Guatemala said Monday it is starting the process of moving its embassy in Israel to Jerusalem, after President Jimmy Morales announced the day before that he would follow U.S. President Donald Trump’s controversial lead on the holy city.
Morales wrote a message to Guatemalans on his Facebook page Sunday, saying he had spoken with Israel’s Prime Minister Benjamin Netanyahu and that “one of the most important topics was the return of Guatemala’s embassy to Jerusalem.”
“For this reason I am informing you that I have given instructions to the foreign ministry… to make this happen,” Morales wrote.
On Monday, the foreign ministry said it was implementing the order.
“The Ministry of Foreign Affairs received the presidential order and is starting the process of implementing this foreign policy decision,” it said in a statement.
Guatemala’s leader made the embassy announcement on Christmas Eve, three days after two-thirds of UN member states – Costa Rica among them – denounced Trump’s decision to have the United States recognize Jerusalem as Israel’s capital.
Netanyahu on Monday hailed the decision, saying Guatemala would not be the only nation to follow Washington’s lead.
“Other countries will recognize Jerusalem and announce the relocation of their embassies.

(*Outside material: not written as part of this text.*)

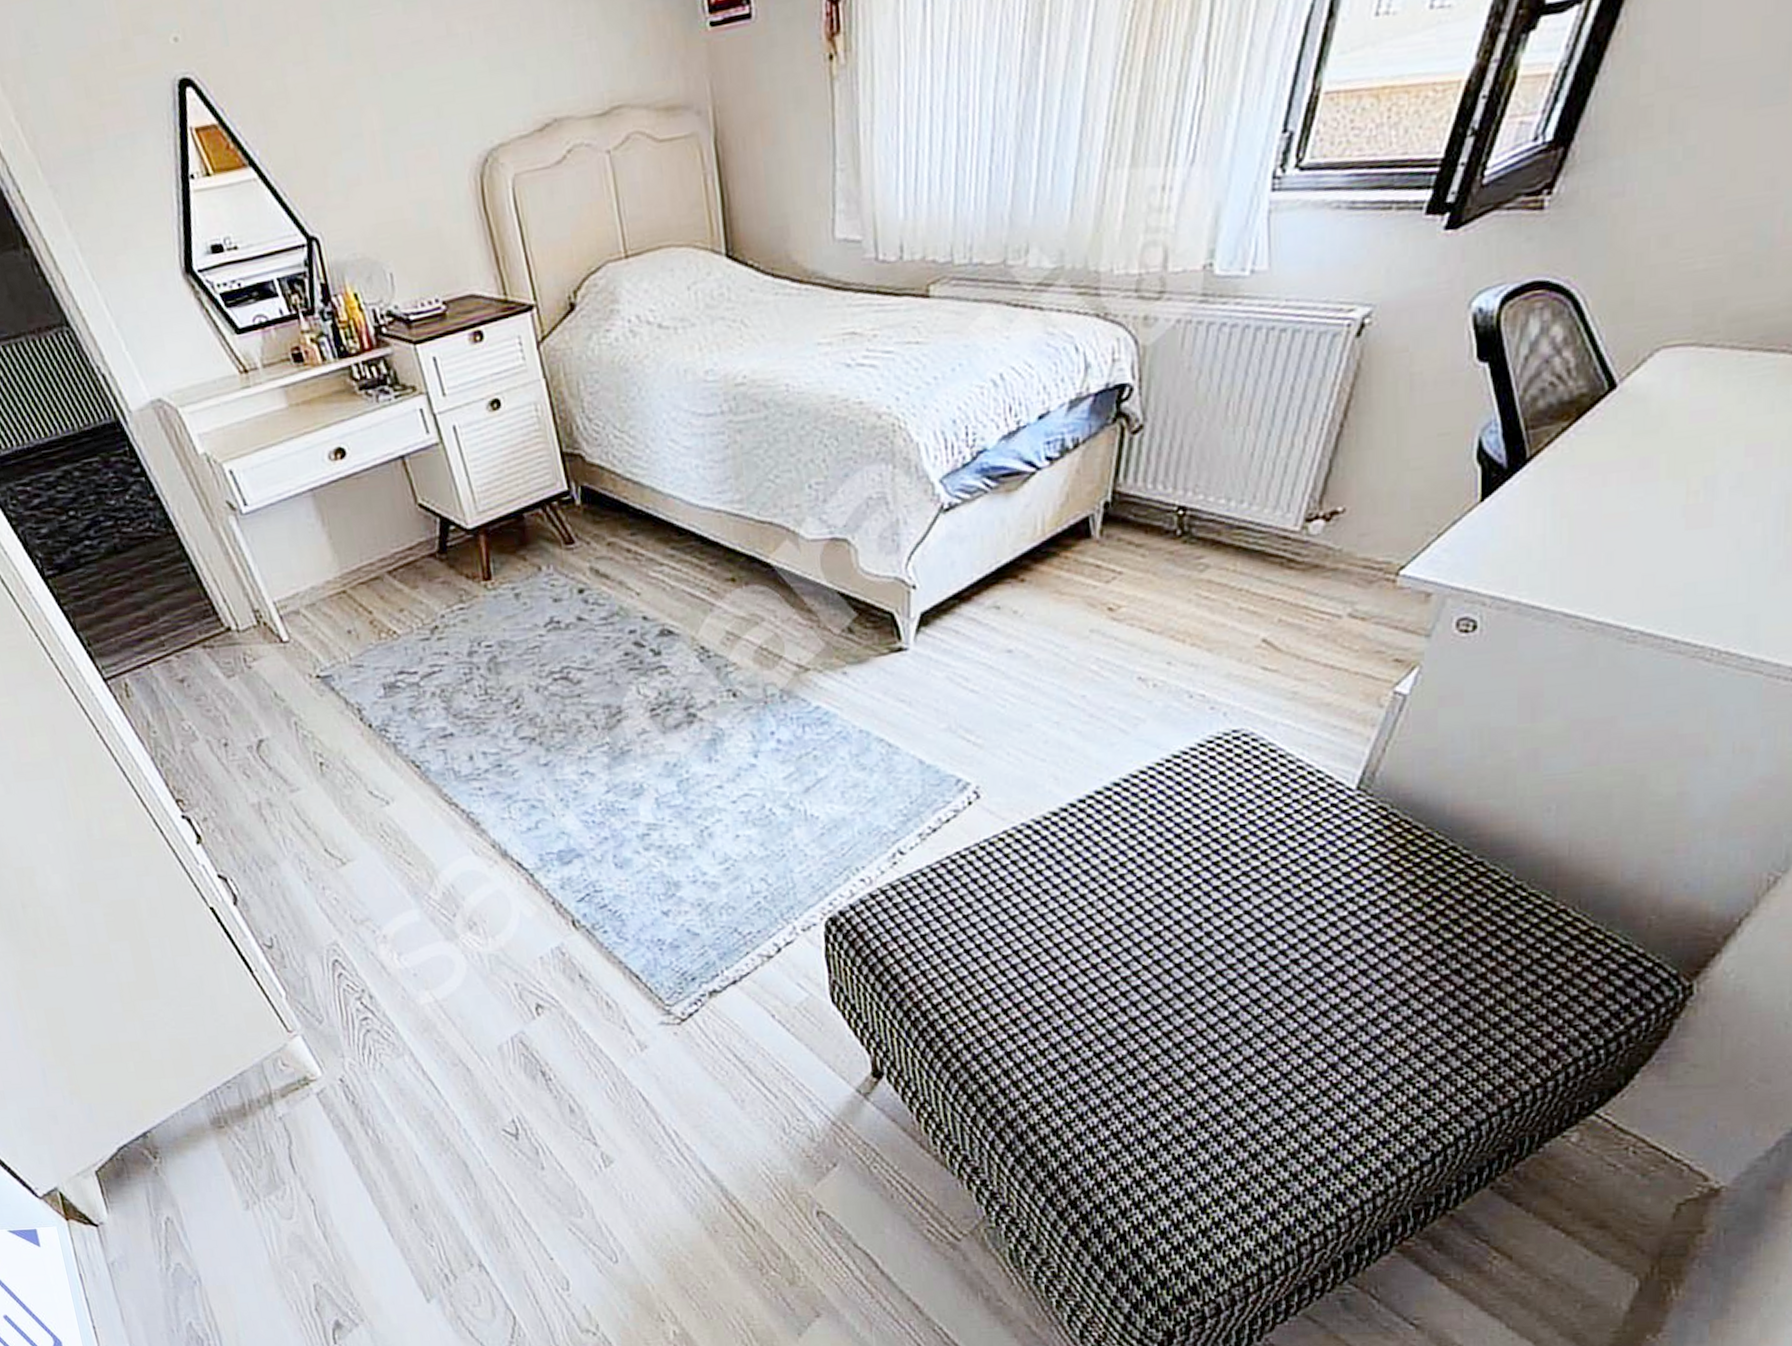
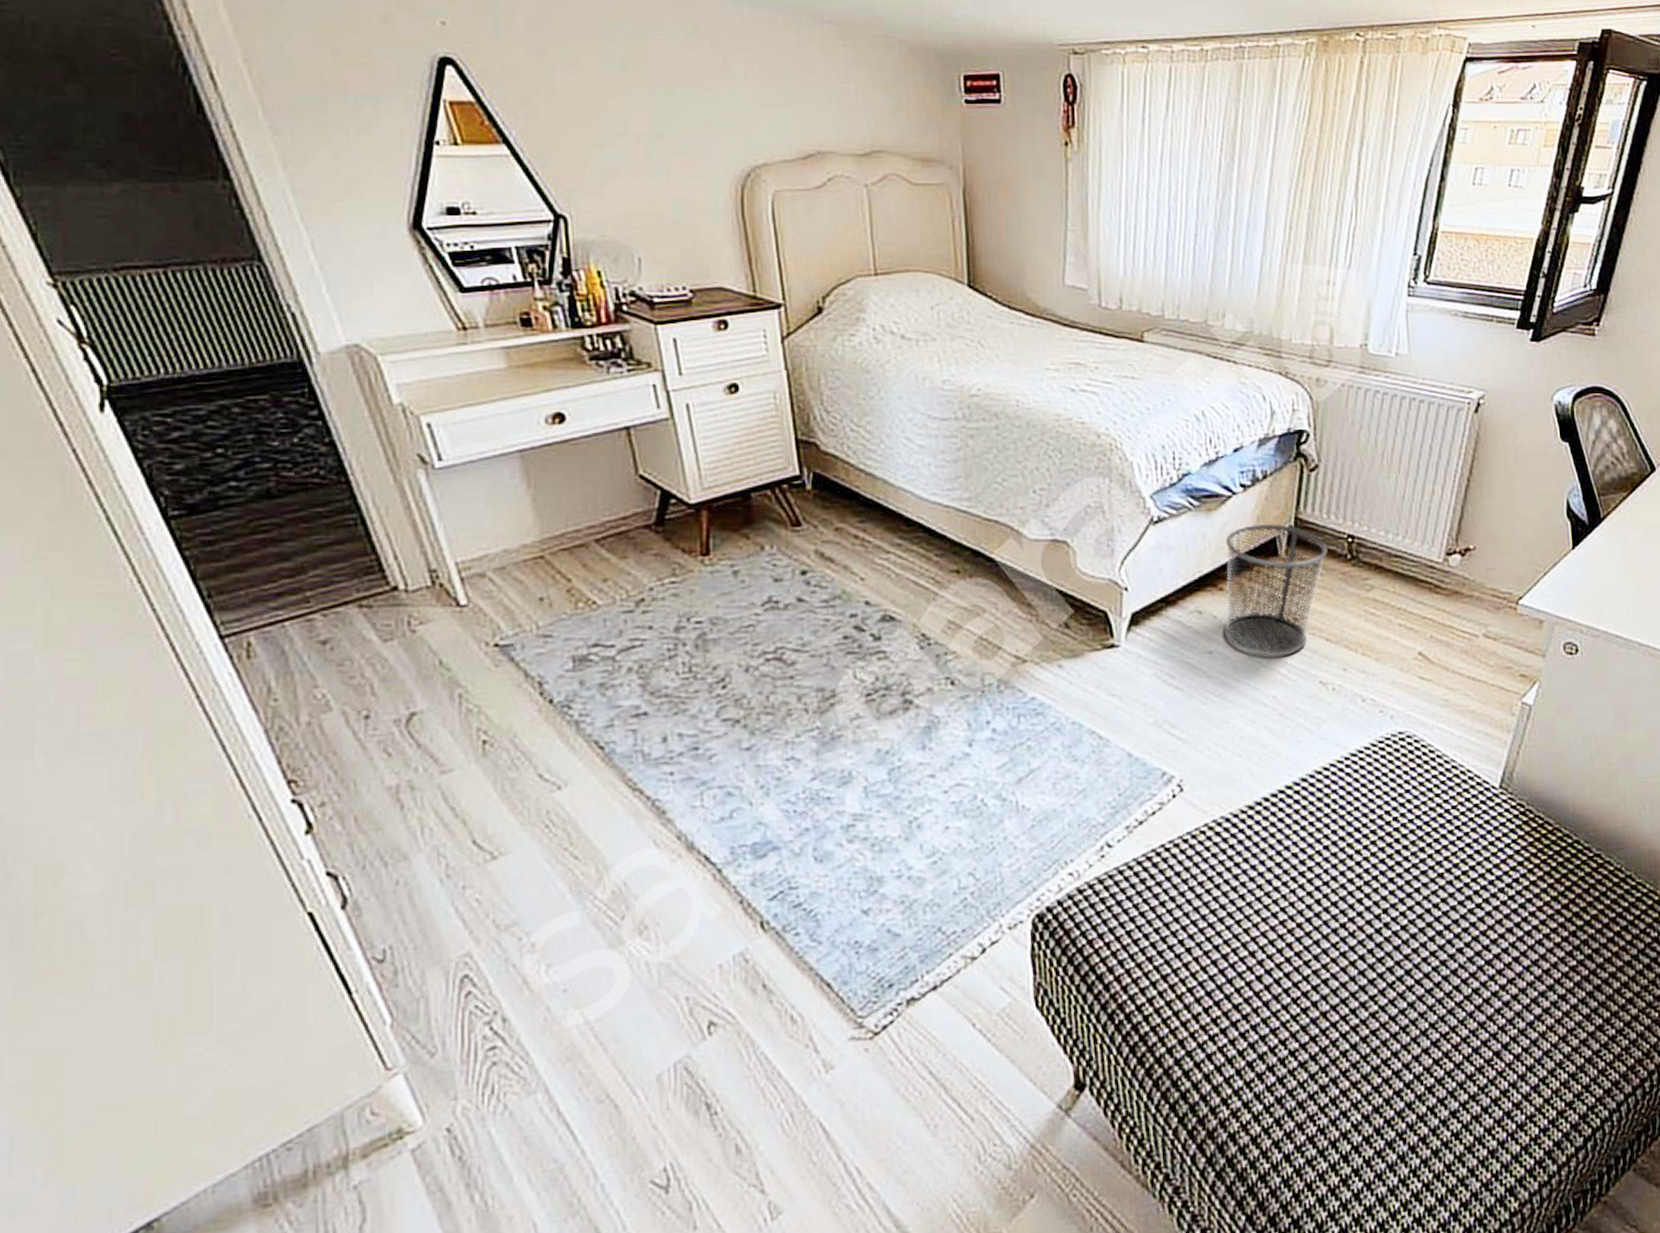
waste bin: none [1026,500,1152,653] -> present [1224,523,1328,656]

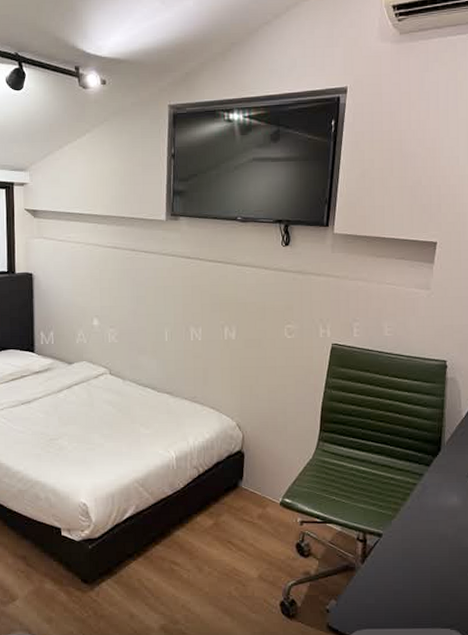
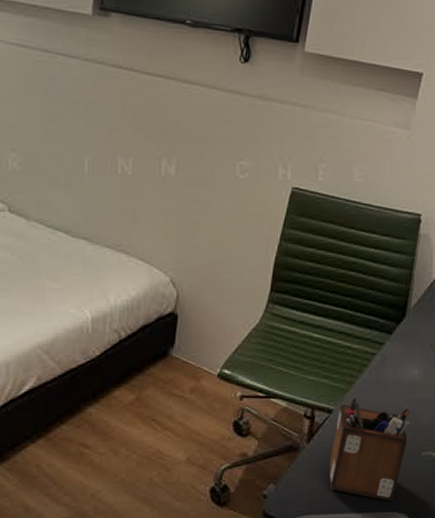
desk organizer: none [382,523,454,619] -> present [328,397,410,502]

A second country did it and I repeat it: there will be others. It’s just the start, and it’s important,” Netanyahu said in a statement.
Israel’s deputy foreign minister Tzipi Hotovely told public radio that “we are in contact with at least 10 countries, some of them in Europe” over the possible transfer of their embassies to Jerusalem.
‘Shameful and illegal’
“So far we have only seen the beginning,” Hotovely said.
But the Palestinian foreign ministry slammed Guatemala.
“It’s a shameful and illegal act that goes totally against the wishes of church leaders in Jerusalem” and of a non-binding UN General Assembly resolution condemning the U.S. recognition, the ministry said in a statement.
Guatemala’s decision also drew fire from Bolivian President Evo Morales.
“In a complete act of mockery of the international community, the government of Guatemala ignores the resolution of the UN [General] Assembly and decides to move its embassy to Jerusalem,” he wrote on his Twitter account.
In all, 128 nations voted to maintain the international consensus that Jerusalem’s status can only be decided through peace negotiations between Israelis and Palestinians.
Only eight countries stood with the United States in voting against the resolution in the UN General Assembly, among them Guatemala and Honduras.
Guatemala and Honduras are both reliant on U.S. funding to improve security in their gang-ridden territories.
Violence, corruption and poverty have made the two countries, along with El Salvador, the main source of illegal migration to the United States, which is providing the countries with $750 million to provide better conditions at home.
Morales, like Trump, was a television entertainer with no real political experience before becoming president of Guatemala in 2016.
Guatemala ‘pro-Israeli’
On Friday, Morales foreshadowed the decision he was to make regarding Jerusalem as he defended his government’s vote at the UN backing the United States.
“Guatemala is historically pro-Israeli,” he told a news conference in Guatemala City. “In 70 years of relations, Israel has been our ally… We have a Christian way of thinking that, as well as the politics of it, has us believing that Israel is our ally and we must support it.”
Morales’s position has become fragile in recent months because of allegations of corruption against him being investigated by a special UN-backed body working with Guatemalan prosecutors.
U.S. Ambassador to the UN Nikki Haley had said her country would “take names” of the states opposing its position, and Trump threatened to cut funding to countries “that take our money and then vote against us.”
Several significant U.S. allies abstained from the UN vote, among them Australia, Canada, Mexico and Poland.
Others, such as Britain, France, Germany and South Korea, were among the nations denouncing any unilateral decision to view Jerusalem as Israel’s capital.
Along with Guatemala and Honduras, Israel, the Marshall Islands, Micronesia, Nauru, Palau and Togo were on the U.S. side of the vote.
Following the U.S. decision on Jerusalem, Palestinian president Mahmud Abbas said he would “no longer accept” any peace plan proposed by the United States, dealing a preemptive blow to an initiative expected by Washington next year.